What does that imply now for the future of macroeconomics? I assume here that one is willing to follow some form of McCloskey´s view of economists as “persuaders”, i.e. we are interested in changing the fuzzy “models” in our brain or in other peoples´ brainswhile the formal ones are only tools for achieving this. It follows:

i) Explicit microfoundations may help to address the Lucas-critique, but they cannot make it immune since other people may simply not interpret the parameters of the formal microfoundations as structural. More importantly, a model that is not explicitly microfounded may be reasonably interpreted by people to be robust by adding an informal story. Both proceedings end up with an informal judgement. Explicit microfoundations are therefore neither necessary nor sufficient to address the Lucas-critique and by using them we do not overcome the final step of informal, fuzzy, subjective judgements.

ii) Since the formal model on paper and the fuzzy model in our brain are distinct, the internal consistency of the formal structure is neither necessary nor sufficient for the consistency of the underlying thought.

iii) Mathematical models are not an intrinsically precise way of communicating economic ideas.

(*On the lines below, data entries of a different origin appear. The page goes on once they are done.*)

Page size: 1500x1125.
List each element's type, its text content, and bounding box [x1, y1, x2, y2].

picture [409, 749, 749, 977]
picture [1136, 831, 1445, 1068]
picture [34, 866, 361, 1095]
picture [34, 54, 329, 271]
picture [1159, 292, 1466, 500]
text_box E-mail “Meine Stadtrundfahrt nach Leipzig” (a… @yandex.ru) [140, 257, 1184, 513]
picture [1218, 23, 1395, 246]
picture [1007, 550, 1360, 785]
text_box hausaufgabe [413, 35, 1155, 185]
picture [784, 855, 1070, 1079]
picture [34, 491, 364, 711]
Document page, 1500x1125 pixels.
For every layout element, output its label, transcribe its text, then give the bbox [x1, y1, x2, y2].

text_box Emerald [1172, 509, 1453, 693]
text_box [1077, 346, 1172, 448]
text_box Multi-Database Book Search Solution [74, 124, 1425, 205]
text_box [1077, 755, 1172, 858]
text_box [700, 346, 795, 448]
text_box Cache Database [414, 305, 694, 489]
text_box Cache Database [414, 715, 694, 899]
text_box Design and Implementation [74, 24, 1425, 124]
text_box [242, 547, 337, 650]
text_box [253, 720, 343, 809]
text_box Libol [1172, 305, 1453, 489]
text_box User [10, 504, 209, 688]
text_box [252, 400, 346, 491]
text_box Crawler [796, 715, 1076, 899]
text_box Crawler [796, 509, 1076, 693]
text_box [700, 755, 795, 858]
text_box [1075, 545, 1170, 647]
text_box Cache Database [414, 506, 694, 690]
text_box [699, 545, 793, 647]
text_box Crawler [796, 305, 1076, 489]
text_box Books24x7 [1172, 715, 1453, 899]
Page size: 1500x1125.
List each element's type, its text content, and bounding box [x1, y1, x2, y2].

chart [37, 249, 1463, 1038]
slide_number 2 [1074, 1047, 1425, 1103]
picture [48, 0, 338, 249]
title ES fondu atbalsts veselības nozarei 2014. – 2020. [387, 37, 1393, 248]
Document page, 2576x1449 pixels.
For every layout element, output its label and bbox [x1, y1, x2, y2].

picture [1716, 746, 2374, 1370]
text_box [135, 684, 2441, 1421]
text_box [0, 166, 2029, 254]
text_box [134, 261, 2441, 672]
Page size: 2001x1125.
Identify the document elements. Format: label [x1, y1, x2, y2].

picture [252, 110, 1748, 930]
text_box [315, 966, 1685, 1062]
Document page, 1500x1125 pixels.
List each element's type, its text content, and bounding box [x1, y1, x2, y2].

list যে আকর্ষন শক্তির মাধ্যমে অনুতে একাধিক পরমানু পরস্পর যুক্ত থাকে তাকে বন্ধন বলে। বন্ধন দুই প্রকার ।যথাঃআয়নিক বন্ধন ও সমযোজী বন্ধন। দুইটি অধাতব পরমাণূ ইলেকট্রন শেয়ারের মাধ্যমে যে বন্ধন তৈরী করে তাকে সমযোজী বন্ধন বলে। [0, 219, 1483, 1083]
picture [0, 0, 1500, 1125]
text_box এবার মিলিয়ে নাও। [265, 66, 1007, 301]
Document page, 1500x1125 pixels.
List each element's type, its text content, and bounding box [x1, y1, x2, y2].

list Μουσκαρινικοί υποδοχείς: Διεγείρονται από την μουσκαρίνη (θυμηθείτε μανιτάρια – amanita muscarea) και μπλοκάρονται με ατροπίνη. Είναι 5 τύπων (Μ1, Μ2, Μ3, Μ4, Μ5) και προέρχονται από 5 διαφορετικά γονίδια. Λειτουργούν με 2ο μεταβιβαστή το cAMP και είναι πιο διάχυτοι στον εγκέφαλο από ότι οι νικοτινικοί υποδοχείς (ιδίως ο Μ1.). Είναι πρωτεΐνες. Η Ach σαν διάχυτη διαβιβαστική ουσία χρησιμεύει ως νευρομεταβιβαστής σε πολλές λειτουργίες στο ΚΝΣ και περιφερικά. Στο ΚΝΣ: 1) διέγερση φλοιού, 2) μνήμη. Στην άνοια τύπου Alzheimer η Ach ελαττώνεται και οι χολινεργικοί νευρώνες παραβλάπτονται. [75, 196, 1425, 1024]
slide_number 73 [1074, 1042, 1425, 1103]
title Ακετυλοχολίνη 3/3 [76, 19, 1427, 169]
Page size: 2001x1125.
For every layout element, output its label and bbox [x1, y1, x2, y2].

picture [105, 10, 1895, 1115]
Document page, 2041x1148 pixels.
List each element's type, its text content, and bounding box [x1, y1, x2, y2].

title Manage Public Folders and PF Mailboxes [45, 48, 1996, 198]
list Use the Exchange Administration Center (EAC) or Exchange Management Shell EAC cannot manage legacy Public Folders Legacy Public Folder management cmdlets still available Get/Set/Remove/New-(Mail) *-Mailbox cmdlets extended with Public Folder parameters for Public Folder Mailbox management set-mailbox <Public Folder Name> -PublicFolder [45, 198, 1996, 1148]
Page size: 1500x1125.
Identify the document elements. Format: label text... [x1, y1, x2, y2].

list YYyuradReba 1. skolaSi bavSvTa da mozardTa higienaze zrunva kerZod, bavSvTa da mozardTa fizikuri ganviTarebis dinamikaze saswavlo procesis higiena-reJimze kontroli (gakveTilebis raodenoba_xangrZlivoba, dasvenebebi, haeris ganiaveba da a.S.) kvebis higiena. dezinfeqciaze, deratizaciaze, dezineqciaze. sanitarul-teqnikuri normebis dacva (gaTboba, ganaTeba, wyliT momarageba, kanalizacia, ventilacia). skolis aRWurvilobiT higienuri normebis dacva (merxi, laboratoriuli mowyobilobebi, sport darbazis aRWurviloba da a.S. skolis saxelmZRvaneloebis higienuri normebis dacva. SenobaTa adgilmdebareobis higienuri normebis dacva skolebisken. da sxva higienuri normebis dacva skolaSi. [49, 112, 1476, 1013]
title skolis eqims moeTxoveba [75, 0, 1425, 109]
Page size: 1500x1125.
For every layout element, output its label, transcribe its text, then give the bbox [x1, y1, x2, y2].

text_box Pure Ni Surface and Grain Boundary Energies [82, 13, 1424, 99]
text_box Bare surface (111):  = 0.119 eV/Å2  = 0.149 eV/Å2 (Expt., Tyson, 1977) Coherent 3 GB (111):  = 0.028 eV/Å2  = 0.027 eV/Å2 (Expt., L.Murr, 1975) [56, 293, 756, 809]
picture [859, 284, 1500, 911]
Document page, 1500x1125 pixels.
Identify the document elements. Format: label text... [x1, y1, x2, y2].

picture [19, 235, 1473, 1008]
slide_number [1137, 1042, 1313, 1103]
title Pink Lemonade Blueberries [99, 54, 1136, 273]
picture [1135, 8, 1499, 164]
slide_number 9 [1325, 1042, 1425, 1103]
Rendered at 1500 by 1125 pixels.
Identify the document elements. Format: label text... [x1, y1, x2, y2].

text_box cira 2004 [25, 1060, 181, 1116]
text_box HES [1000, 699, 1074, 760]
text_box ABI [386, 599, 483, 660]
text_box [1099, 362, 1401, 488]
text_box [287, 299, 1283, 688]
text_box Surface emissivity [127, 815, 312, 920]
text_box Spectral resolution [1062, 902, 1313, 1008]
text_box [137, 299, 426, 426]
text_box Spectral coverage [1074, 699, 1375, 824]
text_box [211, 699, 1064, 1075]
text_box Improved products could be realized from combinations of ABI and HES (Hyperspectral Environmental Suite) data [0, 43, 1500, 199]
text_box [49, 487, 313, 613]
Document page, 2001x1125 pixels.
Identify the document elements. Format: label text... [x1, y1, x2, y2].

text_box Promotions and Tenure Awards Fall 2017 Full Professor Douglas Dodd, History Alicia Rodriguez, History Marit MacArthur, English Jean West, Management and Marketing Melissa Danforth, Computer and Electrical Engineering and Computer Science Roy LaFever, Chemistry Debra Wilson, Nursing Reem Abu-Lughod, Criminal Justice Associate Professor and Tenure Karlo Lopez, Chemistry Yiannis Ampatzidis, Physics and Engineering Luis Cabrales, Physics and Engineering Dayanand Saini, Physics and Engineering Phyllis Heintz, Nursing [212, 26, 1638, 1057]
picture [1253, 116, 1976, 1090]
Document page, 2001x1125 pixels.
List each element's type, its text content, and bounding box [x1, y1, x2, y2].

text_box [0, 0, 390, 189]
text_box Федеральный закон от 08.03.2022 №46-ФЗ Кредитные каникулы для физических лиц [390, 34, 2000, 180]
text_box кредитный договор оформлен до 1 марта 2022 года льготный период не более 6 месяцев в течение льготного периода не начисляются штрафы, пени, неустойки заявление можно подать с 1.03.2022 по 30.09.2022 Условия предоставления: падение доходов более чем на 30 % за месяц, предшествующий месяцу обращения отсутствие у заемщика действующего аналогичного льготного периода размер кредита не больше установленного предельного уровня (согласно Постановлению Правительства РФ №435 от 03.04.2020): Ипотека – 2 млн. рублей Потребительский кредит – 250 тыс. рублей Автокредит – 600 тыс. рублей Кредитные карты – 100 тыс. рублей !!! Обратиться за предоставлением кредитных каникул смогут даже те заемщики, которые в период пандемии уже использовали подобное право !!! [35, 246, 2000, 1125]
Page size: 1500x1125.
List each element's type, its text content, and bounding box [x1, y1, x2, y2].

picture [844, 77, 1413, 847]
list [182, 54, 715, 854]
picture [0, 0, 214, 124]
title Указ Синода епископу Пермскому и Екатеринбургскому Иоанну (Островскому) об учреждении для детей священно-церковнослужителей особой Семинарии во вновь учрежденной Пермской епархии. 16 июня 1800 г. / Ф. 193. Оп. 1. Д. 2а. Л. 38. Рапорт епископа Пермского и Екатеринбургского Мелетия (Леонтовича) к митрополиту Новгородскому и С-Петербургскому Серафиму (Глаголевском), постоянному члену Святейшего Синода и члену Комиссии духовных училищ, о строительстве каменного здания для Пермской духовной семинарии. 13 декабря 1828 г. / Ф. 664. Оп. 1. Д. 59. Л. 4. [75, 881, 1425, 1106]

Ordinary speech may promote clarity since it describes the fuzzy models in our brains directly rather than approximating them with the often pretty rough formal elements available.

With all this, I neither want to say that we should completely depart from explicit microfoundations nor that we should abandon mathematical representations. I think both are powerful tools for bringing macroeconomics forward. There is just no reason to apply them dogmatically without thinking about whether doing so makes sense for the purpose at hand and it is certainly unjustified to impose this standard on others when judging their contributions, at least if one´s arguments in favor of this standard are based on I)-III). Finally, given that the gap between the formal and the fuzzy model is often pretty sizeable, we cannot stick to simply throwing models at each other. They can be great tools for thinking but in the end, somebody will have to give the actual argument about the source of e.g. the recent financial crisis. This necessitates using and describing the relevant parts of his/her fuzzy model that would have optimally advanced using the formal ones. And: Doing so requires fuzzy, ordinary language, not math!